Director of Restoration, general contractor Dan Mittelman of Shore Building of Northfieldsaid the new church was designed to match the original woodwork finishes and still comply with today’s engineering standards.

The Travertine marble tile floors were an upgrade made possible by Subrianni, Mittelman said.

Subrianni’s brother, Thomas J. Subranni, who serves as the chairman of the board of trustees, dealt with the insurance company, while Mittelman tended to every detail of the restoration.

“It takes time because we are working from old photographs,” Mittelman said.

The woodwork in the sanctuary was recreated down to the last detailed turning using dark stained Douglas fir that matches the paneling.

Subranni said the congregation is accepting donations to replace the bronze bells in the bell tower, which will be manufactured in France by the historic Paccard Bell Foundry. Phillipe Paccard recently visited the church to provide the congregation with information about the wonderful sound that emanates from bronze bells.

Midland Pipe Organ Service of North Carolina will be installing the new 12-rank pipe organ starting next week, and the labyrinth in the church courtyard, which attracts people seeking meditation from all over South Jersey, will be repainted.

Another special aspect of the church is that it was a beacon for those who would sail the sea and those who live off-shore.

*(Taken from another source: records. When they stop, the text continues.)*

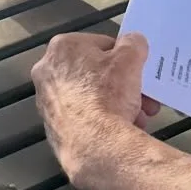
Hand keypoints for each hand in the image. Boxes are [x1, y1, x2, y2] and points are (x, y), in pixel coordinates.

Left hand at [32, 32, 158, 181]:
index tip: (137, 72)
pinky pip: (84, 118)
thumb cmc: (109, 95)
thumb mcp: (131, 58)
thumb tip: (132, 42)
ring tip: (138, 116)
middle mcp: (47, 72)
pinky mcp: (53, 128)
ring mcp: (47, 102)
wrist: (95, 147)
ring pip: (92, 97)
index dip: (124, 58)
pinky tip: (121, 129)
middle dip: (123, 85)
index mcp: (62, 48)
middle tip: (143, 97)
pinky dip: (102, 121)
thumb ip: (133, 42)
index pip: (101, 45)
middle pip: (96, 73)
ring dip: (117, 104)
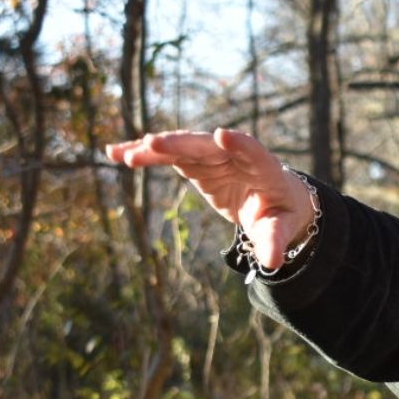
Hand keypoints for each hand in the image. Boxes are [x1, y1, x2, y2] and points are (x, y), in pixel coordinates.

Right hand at [105, 129, 311, 271]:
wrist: (274, 200)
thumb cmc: (281, 214)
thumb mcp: (282, 229)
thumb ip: (276, 242)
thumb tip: (273, 263)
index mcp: (264, 169)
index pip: (253, 152)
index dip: (240, 144)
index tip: (223, 135)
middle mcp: (236, 155)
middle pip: (208, 146)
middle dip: (182, 144)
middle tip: (153, 143)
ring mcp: (214, 156)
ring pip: (182, 147)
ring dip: (153, 148)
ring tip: (124, 155)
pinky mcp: (196, 162)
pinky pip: (169, 155)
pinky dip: (145, 154)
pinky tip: (116, 153)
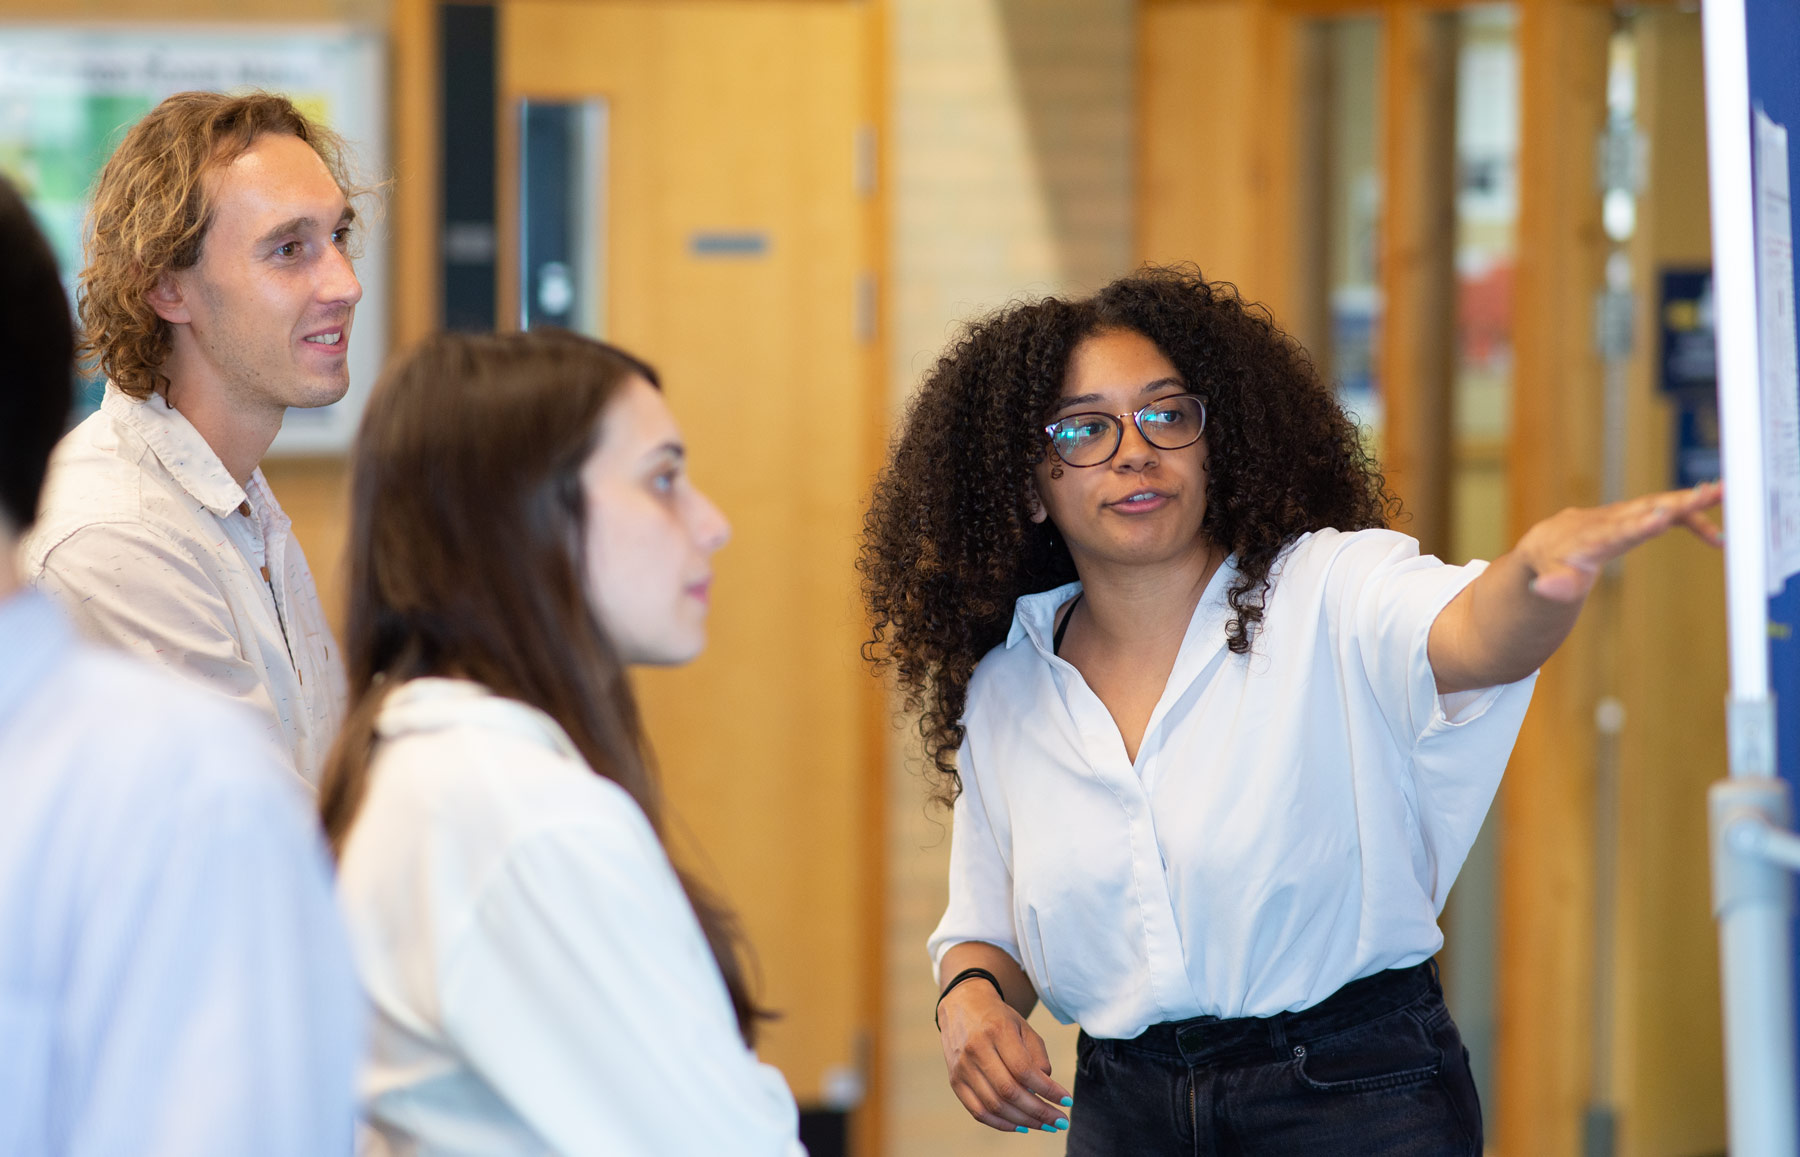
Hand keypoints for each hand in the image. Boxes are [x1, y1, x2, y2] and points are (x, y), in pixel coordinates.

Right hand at [937, 980, 1071, 1133]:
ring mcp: (962, 1067)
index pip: (1024, 1069)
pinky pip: (978, 1111)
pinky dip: (1001, 1124)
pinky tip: (1021, 1126)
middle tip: (1061, 1121)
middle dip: (1039, 1112)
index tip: (1067, 1100)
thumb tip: (1046, 1090)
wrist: (962, 1006)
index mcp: (997, 1031)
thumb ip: (1038, 1056)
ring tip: (1045, 1125)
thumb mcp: (1024, 1027)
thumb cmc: (999, 1018)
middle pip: (1009, 1091)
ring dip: (1024, 1121)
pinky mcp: (955, 1081)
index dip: (1047, 1090)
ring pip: (994, 1105)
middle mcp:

A new, blue mariner’s light will be installed in the bell tower.

“We could not reproduce the purple-blue of the old light, but this light will be blue and seen from as far away as three miles,” Cohen said.

The congregation is planning a dedication ceremony on July 12, 2015, but summer services will be held twice on Sundays, starting on Father’s Day.

Trustee Anne Peterson Martin, who lived at the end of the block as a child, but now lives several blocks away, said her parents were always involved in the church as she was growing up.

“I swim down here every day, and the day after the church burned, I felt completely lost. Our minister said it was like a death in the family,” Martin said. “After the fire, church was held in a tent, with the charred remains behind us. We were still in shock, and now it is wonderful to be back in this holy space. We had this thing, then it was gone, now it’s back again, and it is wonderful.”